# Excerpted passage
▬▬▬▬▬▬▬▬▬▬
You will be thrilled and amazed at this magnificent collection of music! (P.T Barnum is back!)
Here's a track by track…..
A Place to Call Home
Undoubtedly, any Big Wreck fan will have heard the single Ghosts, preview snippets, and or digital download previews of the entire album. The listening experience today is a stream of aural consciousness governed by an algorithm. Convenience rules, and has it's benefits. The juxtaposition of varied artists and multi-genre creates some nice symmetry and contrast. However, sometimes to experience an artist fully, a guided tour through his creative minds ears is required.
Do yourself a favor. Listen to this album from start to finish. It's a trip!
Home slices into your mind with a samurai sword unsheathing preparing for battle. It's just a tiny detail that you'll end up rewinding to hear, cause the volume wasn't adjusted, or your headphones weren't on yet… that pavlovian bell which sets you drooling. Or is it the steel on steel of locomotive wheel on the square wave AIC train. At high volume you can feel this in your chest; especially when the guitars sweep low. It builds in three phases. The first, just raw distorted guitar riff not unlike Caught My Eye, but this is all about down tuned menace vs CMY sexy strut. It's tight, compressed and up front; in the middle of you head, with good headphones. Then upsweep some warmer, lower guitar tones to lay the bed for the melody droning Big Wreck monks. From massive down tuned edgeless riff to ascending angelic three note wave the track gets it's full buzz on. Then from left to right, back to front, soft to loud the cymbal and drums walk front and center and the track, already thick as a mountain, opens wide and blossoms into the gorgeous Big Wreck chorus that'll punctuate this album throughout!
It's warm and enveloping even though the underlying riff is rather menacing. The melody and lyrics are sung with a multi-voiced longing.
So how do you beg for what's your own
Pick the pieces, lick the wounds
Stoke the fire, fan the flame
Squeeze the clouds, until it rains
Would you champion the cause
'Til you find out what you've lost
Who do you dare to call your own
And where's the place that you call home?
Then a variation of a riff that longtime BW fans have known as the "unknown riff" makes an appearance. It's down tuned, slower and with the grinding vibration it takes on a whole new feel.
This very modern but has it's roots in 90's grunge. There are all kinds of little sonic lifts, pinging about in the background.
Another sweeping muscular guitar riff joins in on the second chorus and hip checks you through the thick chorus….
The second set of verses are bedded by that nasty riff and an accompanying monster riff that reverbs/wahwahs/down tunes and peals off as an accent. The vocals then step center, naked of the buzzsaw/gearshift riff and the peal off accent sets the groove.
Of course it's all accent and texture and grind. Very meaty sweaty stuff. That glorious chorus swells back up and pulls us out of the morass. It's very catchy, very hummable….
Ian doesn't let us out on a light note…. it stays all AIC heavy. Classic grunge feel, modern textures with a Thornley chorus. Just MASSIVE and magnificent!
It's not often you hear the phrase "I digress" in rock music. But that's why we dig Ian's writing so much. As he has many times before, maybe this time better than ever, he takes that Zep shadow and light approach to high conclusion. The song kicks off with a modern rock riff pinched like "Rest of the World" only tighter. Dueling with the crunch is a stabby pattern that made me think of Nuno Bettencourt from Extreme. Everything is like chiseled points of sound calling and responding as Ian sings of an internal battle that has been raging for a long time. We've got dueling guitars doing call and response with the bass while the drumming rolls over the top repeatedly.
▬▬▬▬▬▬▬▬▬▬
# Problems
(1) According to the album review, what name do longtime BW fans give to the riff whose variation appears after the sung lyrics?
(2) Explain why the album review urges listening to the album from start to finish.
(3) Copy word for word the part of the album review that begins at the words "This very modern" and ends after "MASSIVE and magnificent!".
You do not need the records below.

(Some records)
▬▬▬▬▬▬▬▬▬▬
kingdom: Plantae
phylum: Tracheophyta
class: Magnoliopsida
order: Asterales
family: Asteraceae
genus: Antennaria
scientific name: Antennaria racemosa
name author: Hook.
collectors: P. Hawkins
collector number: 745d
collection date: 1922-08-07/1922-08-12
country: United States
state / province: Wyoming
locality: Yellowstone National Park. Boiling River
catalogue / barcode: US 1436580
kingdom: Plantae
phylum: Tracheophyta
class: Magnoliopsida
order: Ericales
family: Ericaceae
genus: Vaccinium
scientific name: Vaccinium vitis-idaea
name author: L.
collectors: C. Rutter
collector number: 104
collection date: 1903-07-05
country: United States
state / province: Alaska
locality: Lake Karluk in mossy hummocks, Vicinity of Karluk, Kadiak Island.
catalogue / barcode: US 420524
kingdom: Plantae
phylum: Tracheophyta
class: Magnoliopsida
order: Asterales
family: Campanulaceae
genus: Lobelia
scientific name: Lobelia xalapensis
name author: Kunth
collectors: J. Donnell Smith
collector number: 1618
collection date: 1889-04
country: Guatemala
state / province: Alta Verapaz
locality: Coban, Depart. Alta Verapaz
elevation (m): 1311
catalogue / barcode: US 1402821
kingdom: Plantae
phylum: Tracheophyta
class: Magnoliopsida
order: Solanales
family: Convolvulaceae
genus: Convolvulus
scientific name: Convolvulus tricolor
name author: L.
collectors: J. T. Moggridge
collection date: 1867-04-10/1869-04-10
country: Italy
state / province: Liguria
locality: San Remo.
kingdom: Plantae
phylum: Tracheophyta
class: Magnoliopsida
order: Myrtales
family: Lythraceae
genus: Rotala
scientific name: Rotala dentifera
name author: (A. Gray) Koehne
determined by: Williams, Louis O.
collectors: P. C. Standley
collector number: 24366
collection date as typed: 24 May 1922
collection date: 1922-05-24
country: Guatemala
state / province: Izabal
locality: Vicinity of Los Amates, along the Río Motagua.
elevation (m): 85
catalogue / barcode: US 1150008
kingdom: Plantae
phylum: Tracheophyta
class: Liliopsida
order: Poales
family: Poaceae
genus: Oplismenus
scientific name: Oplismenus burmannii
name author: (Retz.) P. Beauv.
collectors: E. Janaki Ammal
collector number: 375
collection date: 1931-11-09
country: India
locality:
▬▬▬▬▬▬▬▬▬▬
# Written responses
(1) They call it the "unknown riff."

(2) The review says that listening today is a stream governed by an algorithm that mixes varied artists and genres. Although that is convenient, experiencing an artist fully sometimes requires a guided tour through his creative mind's ears.

(3)
This very modern but has it's roots in 90's grunge. There are all kinds of little sonic lifts, pinging about in the background.
Another sweeping muscular guitar riff joins in on the second chorus and hip checks you through the thick chorus….
The second set of verses are bedded by that nasty riff and an accompanying monster riff that reverbs/wahwahs/down tunes and peals off as an accent. The vocals then step center, naked of the buzzsaw/gearshift riff and the peal off accent sets the groove.
Of course it's all accent and texture and grind. Very meaty sweaty stuff. That glorious chorus swells back up and pulls us out of the morass. It's very catchy, very hummable….
Ian doesn't let us out on a light note…. it stays all AIC heavy. Classic grunge feel, modern textures with a Thornley chorus. Just MASSIVE and magnificent!